Taking the water away from farmers in California is a big example.
  Now, people around the country may be watching and wonder: ``Why does 
that affect me, man, a bunch of California problems? They are all 
messed up out there anyway.'' What is important, though, is that so 
many of these products we grow in California benefit the whole country. 
There are at least a dozen crops that 90 to 98 percent of them that 
Americans consume are grown in my home State.
  I went to this irrigation district meeting just recently in my 
district. A whole bunch of farmers were gathered with the district 
managers there, their board. Indeed, the district is doing everything 
it can to make a bad situation work just a little bit better. They are 
using innovative ideas.
  But the bottom line is, the water has been taken from them when you 
are talking Lake Shasta, Lake Oroville, the other projects we have in 
California, the State project, the Federal project.
  How has it been taken? Well, of course, we are going through somewhat 
of a drought situation, but a lot of it is a man-enhanced drought 
because so much water has been let out of our storage systems into the 
delta, ostensibly to help fish, ostensibly to help with water quality.

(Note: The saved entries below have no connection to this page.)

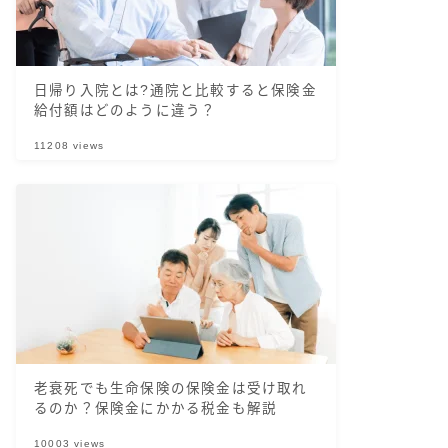
日帰り入院とは?通院と比較すると保険金
給付額はどのように違う？
11208
views
老衰死でも生命保険の保険金は受け取れ
るのか？保険金にかかる税金も解説
10003
views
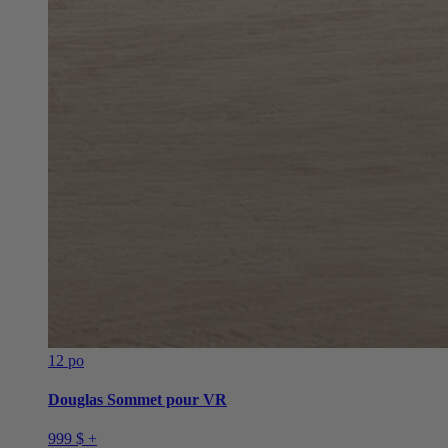
12 po
Douglas Sommet pour VR
999 $ +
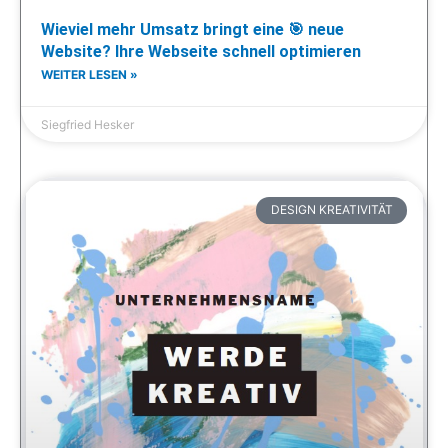
Wieviel mehr Umsatz bringt eine 🎯 neue
Website? Ihre Webseite schnell optimieren
WEITER LESEN »
Siegfried Hesker
DESIGN KREATIVITÄT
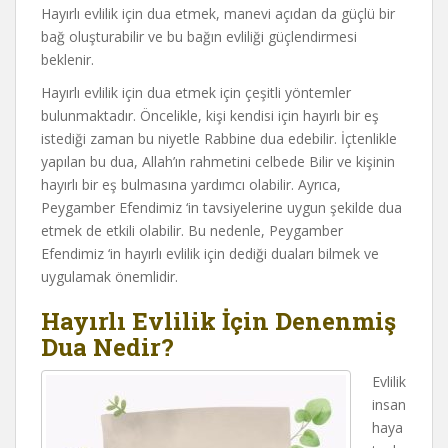
Hayırlı evlilik için dua etmek, manevi açıdan da güçlü bir
bağ oluşturabilir ve bu bağın evliliği güçlendirmesi
beklenir.
Hayırlı evlilik için dua etmek için çeşitli yöntemler
bulunmaktadır. Öncelikle, kişi kendisi için hayırlı bir eş
istediği zaman bu niyetle Rabbine dua edebilir. İçtenlikle
yapılan bu dua, Allah’ın rahmetini celbede Bilir ve kişinin
hayırlı bir eş bulmasına yardımcı olabilir. Ayrıca,
Peygamber Efendimiz ‘in tavsiyelerine uygun şekilde dua
etmek de etkili olabilir. Bu nedenle, Peygamber
Efendimiz ‘in hayırlı evlilik için dediği duaları bilmek ve
uygulamak önemlidir.
Hayırlı Evlilik İçin Denenmiş
Dua Nedir?
Evlilik
insan
haya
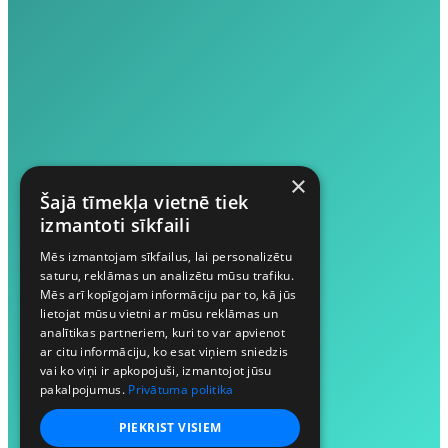
×
Šajā tīmekļa vietnē tiek
izmantoti sīkfaili
Mēs izmantojam sīkfailus, lai personalizētu
saturu, reklāmas un analizētu mūsu trafiku.
Mēs arī kopīgojam informāciju par to, kā jūs
lietojat mūsu vietni ar mūsu reklāmas un
analītikas partneriem, kuri to var apvienot
ar citu informāciju, ko esat viņiem sniedzis
vai ko viņi ir apkopojuši, izmantojot jūsu
pakalpojumus.
Privātuma politika
PIEKRIST VISIEM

  One of the delta fish we are talking about is known as the delta 
smelt. It is gone. They go out and take what they call trawls, looking 
for this species. It isn't there anymore, so they have shifted much of 
the narrative away from the smelt now to water quality, salinity, such 
as that.
  We get that because some of the bay area intakes for city use are in 
the delta, and they need to not have saltwater coming into those. So, 
the freshwater coming down, basically, from the mountains washes that 
water away. They need some of that flow.

[[Page H4158]]

  According to statistics I have seen, because I can hardly get a 
straight answer, six times the flow has been pushed through there as 
what it would take to maintain that salinity--six times the flow.
  So much water is not being captured. California still has a lot of 
rain and snowpack that falls upon it that is not being captured.
  What are we down to? That water district I met with, those farmers 
are going to receive 7 percent of their flows, 0.4 acre-feet. If you 
had 100 acres, you would get to plant 7 acres. Can you imagine in any 
kind of business atmosphere where you get to operate 7 percent of it?
  We have to get this right. The Federal Government needs to come in 
and do its job, not just worship the Endangered Species Act.